More Thoughts on the Seventh Circuit’s Motorola Decision

Motorola by Roadsidepictures (CC BY-NC 2.0)

Like Tim Holbrook, we found the Seventh Circuit’s decision in Motorola Solutions, Inc. v. Hytera Communications Corp. Ltd. provocative.  Motorola expands the reach of the Defend Trade Secrecy Act (DTSA) in ways that strike us as inconsistent with the Supreme Court’s concerns about extraterritorial application of U.S. law, particularly in the context of intellectual property law.

First, we were surprised by the ease with which the court rebutted the presumption against extraterritoriality by importing the extraterritorial provision in the criminal Economic Espionage Act (EEA) into the civil provision on trade secrecy violations.  Although we acknowledged that possibility in our earlier article, we noted that in RJR Nabisco, Inc. v. European Community (2016), the Supreme Court warned that without the “check imposed by prosecutorial discretion … providing a civil remedy for foreign conduct creates potential for international friction.”  Yet the Seventh Circuit did little to explain why reliance on the criminal provision of the EEA was appropriate here.  Although it cited Congress’s concerns with trade secrecy theft, it did not explain why that concern required the application of U.S. law to reach foreign sales.

Second, even if the civil private cause of action has the same extraterritorial reach as the criminal provisions, the Seventh Circuit’s application is concerning. The EEA permits reliance on U.S. law “if an act in furtherance of the offense was committed in the United States,” 18 U.S.C. § 1837(b).  Based on the phrase “in furtherance of,” the court found the defendant’s advertisements, promotion, and marketing of products embodying the trade secrets “at numerous trade shows in the United States” sufficient to allow recovery for sales worldwide even without a nexus between those U.S. activities and the sales for which it ordered recovery.

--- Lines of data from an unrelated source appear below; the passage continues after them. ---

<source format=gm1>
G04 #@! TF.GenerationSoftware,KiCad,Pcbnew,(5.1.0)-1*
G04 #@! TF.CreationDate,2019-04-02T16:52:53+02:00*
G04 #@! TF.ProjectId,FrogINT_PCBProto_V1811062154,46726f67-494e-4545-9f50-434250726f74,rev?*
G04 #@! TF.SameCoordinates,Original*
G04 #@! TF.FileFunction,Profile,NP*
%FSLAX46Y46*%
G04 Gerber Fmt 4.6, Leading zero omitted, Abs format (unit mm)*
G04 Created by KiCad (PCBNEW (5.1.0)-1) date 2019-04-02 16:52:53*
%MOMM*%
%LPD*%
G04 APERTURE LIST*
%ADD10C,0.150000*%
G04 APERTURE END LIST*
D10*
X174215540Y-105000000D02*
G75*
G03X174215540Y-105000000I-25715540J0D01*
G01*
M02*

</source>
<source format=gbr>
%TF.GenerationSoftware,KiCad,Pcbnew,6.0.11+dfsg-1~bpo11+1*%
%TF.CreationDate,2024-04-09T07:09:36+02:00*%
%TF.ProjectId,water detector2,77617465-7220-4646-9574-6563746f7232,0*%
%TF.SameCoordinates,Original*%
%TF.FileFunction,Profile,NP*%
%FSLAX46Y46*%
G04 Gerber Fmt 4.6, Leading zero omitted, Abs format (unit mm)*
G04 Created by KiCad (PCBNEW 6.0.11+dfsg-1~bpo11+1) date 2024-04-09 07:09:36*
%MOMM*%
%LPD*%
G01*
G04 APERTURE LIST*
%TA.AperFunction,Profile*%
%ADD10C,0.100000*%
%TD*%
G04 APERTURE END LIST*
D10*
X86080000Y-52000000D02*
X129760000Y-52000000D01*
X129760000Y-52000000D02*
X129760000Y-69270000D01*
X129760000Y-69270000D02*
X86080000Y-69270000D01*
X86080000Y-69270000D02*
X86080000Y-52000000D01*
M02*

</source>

With other forms of intellectual property, much more is required.  In copyright, the predicate act doctrine (which, as Holbrook mentions, is itself controversial) requires a showing that the infringing foreign material had its source in an act of infringement that occurred within the territory of the United States.  Notably, the Seventh Circuit, in its consideration of the copyright claim in Motorola, rejected use of that doctrine on the ground that the plaintiff could not prove that the copies circulated abroad derived from a source in the United States.  In patent law, the Supreme Court in WesternGeco LLC v. ION Geophysical Corp. (2018) permitted the award of world-wide damages.  However, that case involved a statute, 35 U.S.C.§ 271(f), that was enacted specifically to reach extraterritorial conduct.  Moreover, in a footnote, the Court noted that doctrines such as proximate cause could limit or preclude global damages.  Finally, in Abitron Austria GmbH v. Hetronic International, Inc. (2023), the Court confined the application of U.S. trademark law to uses of the mark in commerce in the United States.

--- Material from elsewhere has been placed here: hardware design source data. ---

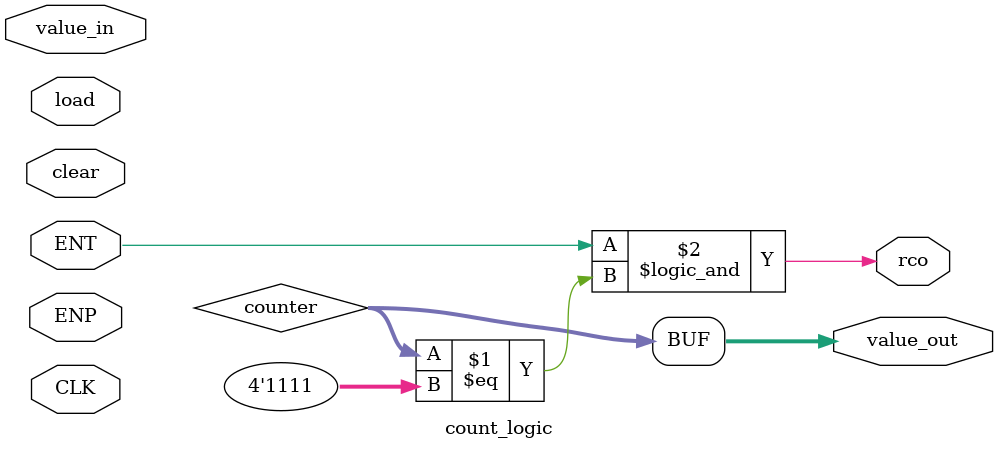
<source format=v>
`timescale 1ps / 1ps

module count_logic (CLK, load, clear, ENP, ENT, rco, value_out, value_in);
	
  input CLK ;
  input load ;
  input clear ;
  input ENP ;
  input ENT ;
  input [3:0] value_in;
	
  output [3:0] value_out;
  output     rco;
	
  reg [3:0]  counter;
	
  assign     value_out = counter;
  assign     rco = ENT && (counter == 15);
	
  always@(posedge CLK)
    begin
      if (clear) begin
	// clear
	// fill in a statement for clearing the counter
      end else if (load) begin 
	// load
	// fill in a statement for loading the counter
      end else if (ENP && ENT) begin
	// count
	// fill in a statement for incrementing the counter
      end else begin
	// hold
	// fill in a statement for holding the counter
      end
    end // always@ (posedge CLK)
	
endmodule

</source>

Giving the DTSA broader reach than copyright, patent, and trademark is troublesome in that those forms of intellectual property involve disclosure.  Moreover, patents and copyrights endure for only a specific term of years; trademarks last only so long as they are in use.  Thus, these laws ensure that new advances eventually fall into the public domain where they can be used by all.  Trade secrets are, by definition, not public and have no clear ending date.  The tension with patent law is particularly acute.  In Kewanee Oil Co. v. Bicron Corp. (1974), the Supreme Court upheld state trade secrecy law against a challenge that it was preempted by patent law, but only because the Court did not believe trade secrecy law would be used when the stronger protection provided by patent law was available.  However, an inventor’s decision to seek a patent may well change if, as in Motorola, trade secrecy law provides more protection against global infringements.

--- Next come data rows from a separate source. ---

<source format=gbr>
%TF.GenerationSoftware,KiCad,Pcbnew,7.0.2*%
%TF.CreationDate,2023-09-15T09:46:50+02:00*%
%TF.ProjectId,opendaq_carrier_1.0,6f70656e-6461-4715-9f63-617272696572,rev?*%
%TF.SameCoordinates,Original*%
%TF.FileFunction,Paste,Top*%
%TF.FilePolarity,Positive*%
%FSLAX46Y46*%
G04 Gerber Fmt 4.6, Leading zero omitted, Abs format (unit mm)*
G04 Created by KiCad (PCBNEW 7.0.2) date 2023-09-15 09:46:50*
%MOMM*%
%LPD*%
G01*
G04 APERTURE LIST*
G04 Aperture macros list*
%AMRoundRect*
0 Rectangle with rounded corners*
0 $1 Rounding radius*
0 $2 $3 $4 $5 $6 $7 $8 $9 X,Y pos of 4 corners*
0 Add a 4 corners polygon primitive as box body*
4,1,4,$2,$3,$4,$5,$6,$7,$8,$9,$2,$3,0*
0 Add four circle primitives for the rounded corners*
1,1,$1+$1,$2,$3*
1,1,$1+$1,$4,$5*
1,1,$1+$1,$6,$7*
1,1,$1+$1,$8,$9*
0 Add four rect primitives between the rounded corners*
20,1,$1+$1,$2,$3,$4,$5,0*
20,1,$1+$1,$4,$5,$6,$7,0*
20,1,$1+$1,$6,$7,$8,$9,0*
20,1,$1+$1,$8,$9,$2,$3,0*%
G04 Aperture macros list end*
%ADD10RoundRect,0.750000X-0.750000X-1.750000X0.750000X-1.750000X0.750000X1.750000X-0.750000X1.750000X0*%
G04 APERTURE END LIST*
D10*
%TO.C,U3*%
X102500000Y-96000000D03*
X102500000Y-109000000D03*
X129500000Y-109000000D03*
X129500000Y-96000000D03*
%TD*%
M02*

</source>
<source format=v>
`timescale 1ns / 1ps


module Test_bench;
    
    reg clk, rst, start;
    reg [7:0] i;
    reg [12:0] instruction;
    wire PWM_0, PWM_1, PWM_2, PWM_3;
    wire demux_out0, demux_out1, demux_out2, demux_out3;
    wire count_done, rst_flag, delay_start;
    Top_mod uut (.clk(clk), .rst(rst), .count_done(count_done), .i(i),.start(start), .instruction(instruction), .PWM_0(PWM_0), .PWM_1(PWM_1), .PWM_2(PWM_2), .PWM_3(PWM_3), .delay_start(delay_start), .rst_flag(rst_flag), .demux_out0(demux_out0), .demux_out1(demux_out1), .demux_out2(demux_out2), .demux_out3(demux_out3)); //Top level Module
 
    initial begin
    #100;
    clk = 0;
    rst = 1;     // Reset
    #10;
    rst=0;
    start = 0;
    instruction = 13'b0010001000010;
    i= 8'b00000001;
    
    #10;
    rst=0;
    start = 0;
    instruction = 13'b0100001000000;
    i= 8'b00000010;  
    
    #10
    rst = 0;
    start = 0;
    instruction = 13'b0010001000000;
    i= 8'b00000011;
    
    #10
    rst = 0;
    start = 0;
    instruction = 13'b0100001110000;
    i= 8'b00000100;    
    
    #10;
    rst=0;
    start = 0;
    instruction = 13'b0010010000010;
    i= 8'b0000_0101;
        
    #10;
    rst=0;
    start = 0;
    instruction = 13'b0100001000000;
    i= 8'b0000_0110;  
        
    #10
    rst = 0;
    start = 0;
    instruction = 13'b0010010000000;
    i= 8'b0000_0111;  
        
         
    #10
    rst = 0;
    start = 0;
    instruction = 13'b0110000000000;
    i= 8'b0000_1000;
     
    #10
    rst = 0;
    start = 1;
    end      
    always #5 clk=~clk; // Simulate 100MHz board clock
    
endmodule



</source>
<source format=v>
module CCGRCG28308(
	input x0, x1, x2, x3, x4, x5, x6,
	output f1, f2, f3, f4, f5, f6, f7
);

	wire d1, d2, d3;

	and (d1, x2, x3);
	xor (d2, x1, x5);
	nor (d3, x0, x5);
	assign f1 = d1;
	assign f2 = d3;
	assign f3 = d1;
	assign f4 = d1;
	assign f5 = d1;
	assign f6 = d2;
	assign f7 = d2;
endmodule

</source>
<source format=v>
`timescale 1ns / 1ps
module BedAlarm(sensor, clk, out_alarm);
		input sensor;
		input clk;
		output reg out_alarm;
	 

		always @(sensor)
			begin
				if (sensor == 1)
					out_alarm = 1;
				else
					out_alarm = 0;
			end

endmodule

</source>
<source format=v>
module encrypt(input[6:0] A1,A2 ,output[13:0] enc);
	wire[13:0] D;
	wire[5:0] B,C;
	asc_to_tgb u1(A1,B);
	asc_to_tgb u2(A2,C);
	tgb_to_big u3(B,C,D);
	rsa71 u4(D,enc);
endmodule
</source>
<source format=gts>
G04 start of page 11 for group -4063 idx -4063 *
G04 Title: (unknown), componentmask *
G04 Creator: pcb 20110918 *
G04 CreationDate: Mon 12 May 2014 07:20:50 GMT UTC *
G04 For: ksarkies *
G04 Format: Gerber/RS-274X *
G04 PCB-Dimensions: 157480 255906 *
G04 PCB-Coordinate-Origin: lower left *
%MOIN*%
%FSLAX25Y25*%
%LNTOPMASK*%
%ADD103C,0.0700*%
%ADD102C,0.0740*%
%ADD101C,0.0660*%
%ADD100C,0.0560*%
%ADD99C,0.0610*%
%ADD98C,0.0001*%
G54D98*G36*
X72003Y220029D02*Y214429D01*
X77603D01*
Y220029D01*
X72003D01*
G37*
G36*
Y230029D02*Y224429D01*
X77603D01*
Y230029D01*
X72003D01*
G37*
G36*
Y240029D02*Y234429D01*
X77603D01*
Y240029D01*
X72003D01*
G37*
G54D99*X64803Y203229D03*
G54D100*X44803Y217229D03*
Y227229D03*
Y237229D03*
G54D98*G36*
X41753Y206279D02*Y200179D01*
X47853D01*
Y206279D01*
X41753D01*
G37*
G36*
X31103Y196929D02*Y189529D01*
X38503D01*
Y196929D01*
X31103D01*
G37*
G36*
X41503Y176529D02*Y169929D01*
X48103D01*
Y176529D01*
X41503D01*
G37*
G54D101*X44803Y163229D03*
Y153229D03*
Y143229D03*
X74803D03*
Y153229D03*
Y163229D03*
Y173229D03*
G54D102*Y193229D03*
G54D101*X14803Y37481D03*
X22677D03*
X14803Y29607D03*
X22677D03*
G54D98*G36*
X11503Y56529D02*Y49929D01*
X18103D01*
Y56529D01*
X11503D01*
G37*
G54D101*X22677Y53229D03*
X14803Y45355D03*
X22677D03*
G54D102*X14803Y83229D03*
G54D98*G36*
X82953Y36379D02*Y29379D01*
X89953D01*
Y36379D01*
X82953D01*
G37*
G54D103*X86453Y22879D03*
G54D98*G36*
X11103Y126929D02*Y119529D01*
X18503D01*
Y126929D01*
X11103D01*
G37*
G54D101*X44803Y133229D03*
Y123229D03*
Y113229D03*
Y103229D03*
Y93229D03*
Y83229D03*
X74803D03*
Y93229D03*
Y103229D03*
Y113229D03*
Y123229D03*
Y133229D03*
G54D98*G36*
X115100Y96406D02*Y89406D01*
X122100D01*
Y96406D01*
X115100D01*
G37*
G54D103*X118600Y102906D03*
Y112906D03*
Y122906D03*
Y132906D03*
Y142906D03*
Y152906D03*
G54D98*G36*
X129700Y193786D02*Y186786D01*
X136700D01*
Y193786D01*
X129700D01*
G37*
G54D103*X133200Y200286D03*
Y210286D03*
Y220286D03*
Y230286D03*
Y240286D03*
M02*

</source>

In our earlier article, we called attention to limits on potential extraterritorial reach other than the presumption against extraterritoriality.  Thus, we noted the provision in the Restatement (Fourth) of Foreign Relations Law (now § 405) entitled “Reasonableness in Interpretation.”  It calls for courts to interpret ambiguous statutes to avoid unreasonable interference with the sovereign authority of other nations as a matter of prescriptive comity.  As indicated above, we view the Seventh Circuit’s interpretation of “act in furtherance of the offense” in the DTSA as extremely broad and inconsistent with the Supreme Court’s narrow interpretation of the domestic focus on “use” in Abitron.  Moreover, it risks interfering with regulation by other countries.  Admittedly, the facts in Motorola are such that it is likely other countries would find a violation of their trade secrecy laws.  But other situations could prove more likely to cause international friction.  Although we think the preferable route would be to interpret the language in § 1837 to require a nexus between the domestic acts of misappropriation and the foreign sales, it remains open for courts to consider other comity limits to avoid serious clashes with foreign law.